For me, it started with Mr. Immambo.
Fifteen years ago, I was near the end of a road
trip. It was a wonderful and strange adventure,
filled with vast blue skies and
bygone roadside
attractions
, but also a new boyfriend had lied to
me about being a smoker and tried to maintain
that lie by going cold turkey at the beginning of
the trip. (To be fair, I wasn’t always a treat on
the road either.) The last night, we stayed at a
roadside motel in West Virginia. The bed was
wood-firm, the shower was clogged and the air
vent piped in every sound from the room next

□ □ □ □

* [Job item]:
Pick out every line above that contains the string "trip" and copy each one. Case counts.

* [Written answer]:
trip. It was a wonderful and strange adventure,
the trip. (To be fair, I wasn’t always a treat on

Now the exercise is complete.